As for the drawer, well Ellie's shoes were given the nod. The toes peek up at the viewer and it's up to him or her to pull open the drawer. Or not.

So far the main viewer of the piece has been Kate herself. In the photo below, behind Kate can be seen a view of herself swathed in the cloth, with her fellow part-timer Claire Briegel reading aloud the text of Gaga's letter in a performance that was videoed.

For this particular outing of the cloth, this showing of the chair, as well as the roses, Kate has chosen to locate the piece Convoy close by. Convoy being a list of names of people that Kate has assumed will be around for her in her old age.
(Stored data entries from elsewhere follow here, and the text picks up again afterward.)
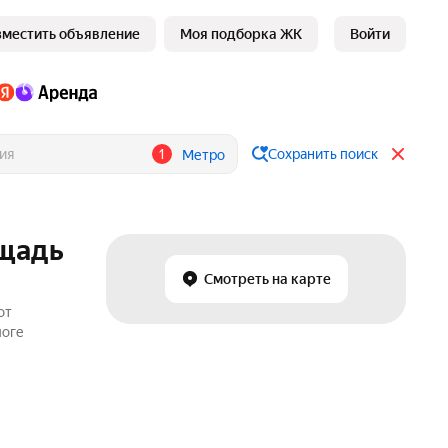
зместить объявление
Моя подборка ЖК
Войти
1
Сохранить поиск
Метро
ощадь
Смотреть на карте
от
логе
Soem names have been deleted, either because the person has died or, in Rose's case, there has been a permanent falling out. Other names, such as those of her parents are not there because Kate never assumed they would still be around when she herself was elderly. (The George on the list is not her father.)
Ellie's children, Zayed and Zakariah are on the list, because Kate has made friends with them and hopes the friendships will last. Ellie's daughter Sophia, is not yet in her convoy because she is only four years old and it doesn't seem fair to land her with responsibility of keeping Kate company in her old age!

But Sophia has not been left out altogether. Kate can envisage her granddaughter about to become a mother herself in twenty years time, by which time if Kate is still around she will be 84, much older than Gaga was when she wrote Kate a letter about names of her child to be. Kate's letter to Sophia might go something like this:
June 11st.
My dear little mum.
I hope you are
are
feeling as well as
can be.
Have his or her
be got a name
yet I am what
about Bertram or
Alfie What about
Daniel OR
or Fre
Fri k
Fred
But that letter refers to a hypothetical future. Where are we now?

Mo(u)rning Chair is to be on display at the Members show at Generator, opening night January 31, 2014. The piece is to be shown without either the ginger jar or a vase of roses. How will such a honed down version come across?